Losing My Sense of Taste Taught Me a Lesson in Caregiving
Last November, I joined a club.
I share this news with the same spirit that Groucho Marx once wrote his resignation letter to the Friar’s Club: “I don’t want to belong to any club that would accept me as one of its members.”
I’m referring to the COVID-19 club. I knew I had joined it when I developed a fever and experienced foggy thinking, splitting headaches, and constant fatigue several weeks before Thanksgiving. The icing on the cake was losing all sense of taste. Several days later, test results revealed I had joined the more than 90 million COVID-19 club members.
I share all this to report that all those terrible symptoms have disappeared except one: my loss of taste. It still has not fully returned. These days, I eat not because I enjoy the pleasure of food, but because I know I need the calories.
Since my wife, Jill, and our daughter were diagnosed with Huntington’s disease (HD), I view life through a heightened lens — as a class in which lessons are being taught. If given a choice, I would prefer to taste food. I also know that Jill and my daughter would prefer not to have HD. Reality demands we deal with what we’ve been presented.
So, what is the lesson here? What do I need to learn?
As someone who observed Jill’s father suffer with HD and who has read extensively about it, I realize what HD does to a person. It’s a neurodegenerative disease that acts like a knife, nicking away a person’s brain and body, gradually causing the person to feel shattered, like she is dying a slow death from a thousand cuts.
Anxiety accelerates. Reality becomes distorted. Depression increases. Muscles twitch frequently and involuntarily, causing a lack of balance and a change in gait. Speech and swallowing become difficult. A lack of focus and motivation materialize.
In other words, the person gets stripped of a lot of what makes life normal, such as thinking clearly and walking without stumbling. What I have encountered in the aftermath of getting COVID-19 — a loss of taste — is inconvenient. It is being nicked once. A thousand cuts will not follow. But it is an excellent reminder of what it feels like to encounter loss and to be stripped of something normal.

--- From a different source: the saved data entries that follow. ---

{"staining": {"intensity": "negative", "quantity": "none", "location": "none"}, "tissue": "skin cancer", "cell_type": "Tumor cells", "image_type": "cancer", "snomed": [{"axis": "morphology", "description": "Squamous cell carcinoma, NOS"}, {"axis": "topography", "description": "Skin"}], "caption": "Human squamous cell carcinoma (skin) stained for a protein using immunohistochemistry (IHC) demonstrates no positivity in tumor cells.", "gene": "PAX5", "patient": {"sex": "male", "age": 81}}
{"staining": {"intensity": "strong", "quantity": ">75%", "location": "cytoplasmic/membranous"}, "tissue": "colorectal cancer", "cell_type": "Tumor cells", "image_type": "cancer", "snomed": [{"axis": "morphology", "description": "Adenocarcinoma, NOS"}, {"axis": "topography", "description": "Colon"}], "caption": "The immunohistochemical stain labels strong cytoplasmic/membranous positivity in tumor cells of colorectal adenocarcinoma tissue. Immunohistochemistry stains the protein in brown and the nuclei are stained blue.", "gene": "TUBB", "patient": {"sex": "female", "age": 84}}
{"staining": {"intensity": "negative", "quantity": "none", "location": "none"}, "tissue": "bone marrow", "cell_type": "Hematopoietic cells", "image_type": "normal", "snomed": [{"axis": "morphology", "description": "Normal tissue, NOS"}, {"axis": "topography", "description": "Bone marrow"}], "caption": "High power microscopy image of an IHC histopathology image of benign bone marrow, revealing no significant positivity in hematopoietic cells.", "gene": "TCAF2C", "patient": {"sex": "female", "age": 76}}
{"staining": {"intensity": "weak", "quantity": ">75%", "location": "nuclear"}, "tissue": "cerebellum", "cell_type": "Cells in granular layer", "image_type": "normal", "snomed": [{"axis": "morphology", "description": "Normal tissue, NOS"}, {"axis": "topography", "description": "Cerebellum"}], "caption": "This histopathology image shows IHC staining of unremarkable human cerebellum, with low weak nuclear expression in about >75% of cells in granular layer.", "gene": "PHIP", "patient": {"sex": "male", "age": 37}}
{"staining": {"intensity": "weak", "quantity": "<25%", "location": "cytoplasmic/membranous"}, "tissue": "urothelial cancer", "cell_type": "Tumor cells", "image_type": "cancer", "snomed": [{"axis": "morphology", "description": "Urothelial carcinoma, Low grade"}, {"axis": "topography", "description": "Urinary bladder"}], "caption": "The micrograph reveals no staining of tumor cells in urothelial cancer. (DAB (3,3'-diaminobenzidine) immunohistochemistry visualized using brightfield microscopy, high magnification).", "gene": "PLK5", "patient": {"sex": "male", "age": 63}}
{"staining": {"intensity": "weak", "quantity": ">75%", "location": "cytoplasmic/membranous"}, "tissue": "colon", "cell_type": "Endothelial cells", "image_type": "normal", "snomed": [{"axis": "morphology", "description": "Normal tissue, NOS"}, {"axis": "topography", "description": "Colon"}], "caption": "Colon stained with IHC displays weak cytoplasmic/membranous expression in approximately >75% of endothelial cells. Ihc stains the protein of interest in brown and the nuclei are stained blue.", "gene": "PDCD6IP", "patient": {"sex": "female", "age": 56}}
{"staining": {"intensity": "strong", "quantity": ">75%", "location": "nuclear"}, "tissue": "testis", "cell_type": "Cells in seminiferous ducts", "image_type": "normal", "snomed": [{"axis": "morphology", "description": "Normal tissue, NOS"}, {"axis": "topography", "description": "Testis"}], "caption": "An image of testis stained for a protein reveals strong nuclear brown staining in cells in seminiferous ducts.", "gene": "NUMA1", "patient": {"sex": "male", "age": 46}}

And therein is the lesson, which is invaluable to all caregivers: Everyone knows loss. It may not be loss of taste, but it may be the loss of a job or a person (the death of a family member or friend). As Jill’s and our daughter’s diseases progress, and their sense of normal becomes diminished, I will remember how I felt when my loss of taste occurred. I will remember how difficult it was for me to adjust. I will remember that I needed to accept it as my new normal, rather than get angry about it. I will remember to be gentle with how they react to their sufferings because loss is frustrating. It’s disorienting. It often feels unfair.
So, rather than bemoan that most of my taste is gone, I am grateful for the lesson. Life is a great teacher. My plan is to get an A+ in all my caregiving tests, including being patient, and even more understanding and loving when they deal with their losses. My wife and daughter deserve no less.